Canadian Senator from British Columbia
- In office January 27, 1947 – December 1, 1966
- Appointed by: William Lyon Mackenzie King

Member of the British Columbia Legislative Assembly for Vancouver-Point Grey
- In office 1933–1937 Serving with George Moir Weir, Robert Wilkinson
- Succeeded by: Royal Maitland

Personal details
- Born: March 18, 1897 New Westminster, British Columbia, Canada
- Died: December 1, 1966 (aged 69) Vancouver, British Columbia, Canada
- Party: Liberal
- Profession: Businessman

= Stanley McKeen =

Canadian politician (1897–1966)

Stanley Stewart McKeen (March 18, 1897 - December 1, 1966) was a British Columbia businessman and politician.
==Early life==
McKeen was born in New Westminster, British Columbia. He founded the family's tugboat business, Straits Towing Limited, and was also chairman of Union Steamships. He also sat on the boards of directors of B.C. Forest Products Ltd, Burrard Dry Dock Ltd. and Decks-McBride Ltd.

== Political career ==
McKeen was elected to the British Columbia Legislative Assembly in the 1933 provincial election as a Liberal MLA for Vancouver-Point Grey but was defeated in the 1937 election. McKeen also helped found the Non-Partisan Association, a centre-right municipal political party in Vancouver, British Columbia which has largely dominated civic politics since the late 1930s.
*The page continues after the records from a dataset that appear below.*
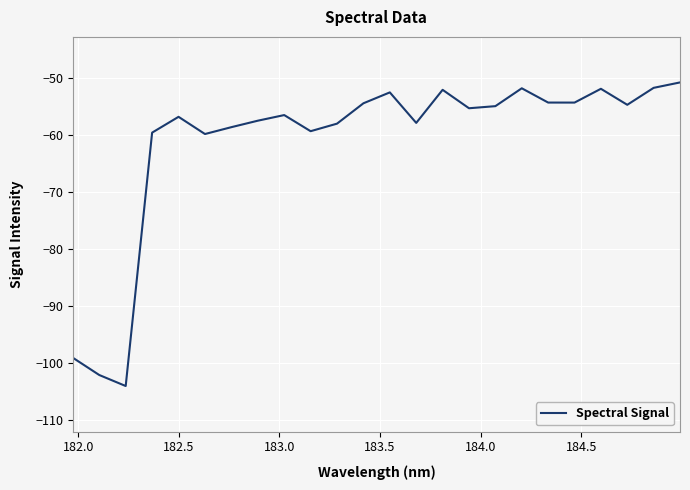

What is the difference between the maximum and minimum values?

53.2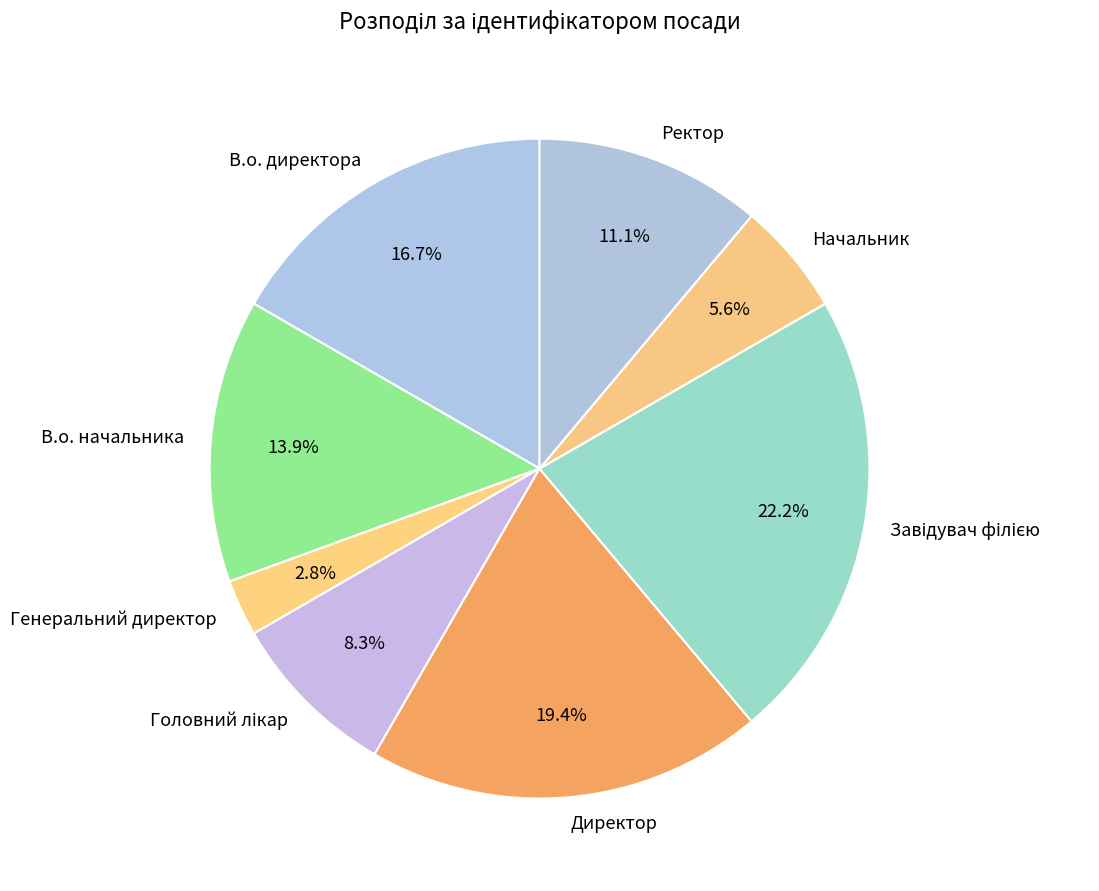

Is there a majority slice in this chart?

No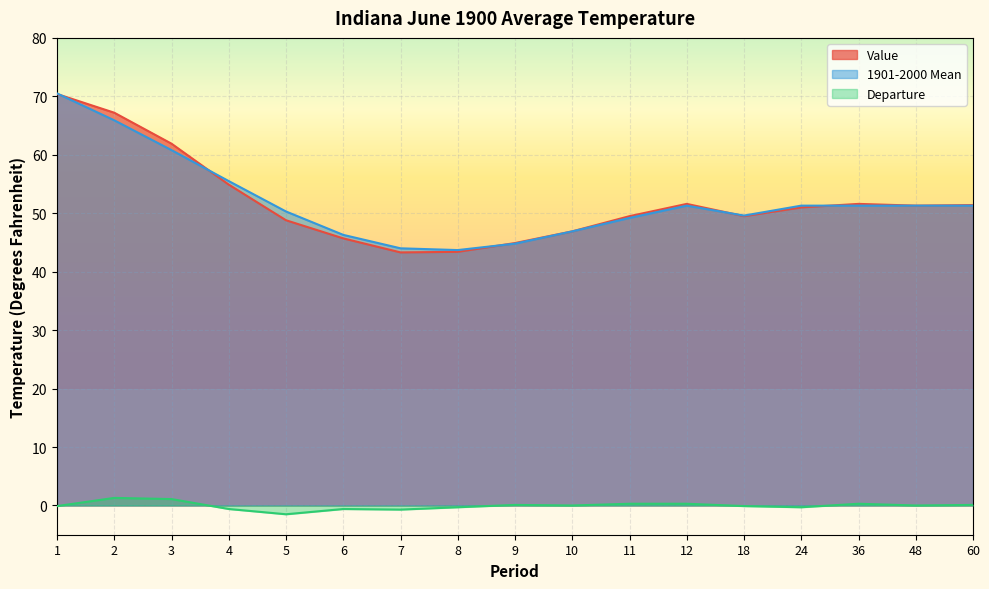

What is the sum of the Value values at 7 and 1?

113.7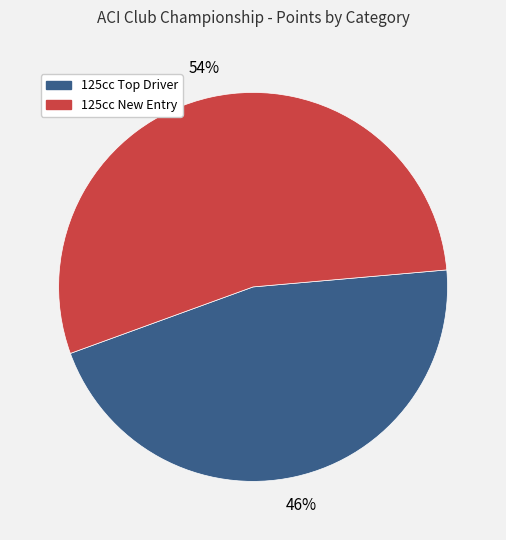

True or false: 125cc New Entry accounts for 54% of the total.

True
During World War II he was active helping the government raise money for the war effort and was appointed to the Senate of Canada as a Liberal in 1947 by Prime Minister William Lyon Mackenzie King. McKeen sat in the upper house until his death at the age of 69.

McKeen also served as president of the Vancouver Board of Trade in 1943.

His son, George McKeen, was a prominent Vancouver businessman in his own right.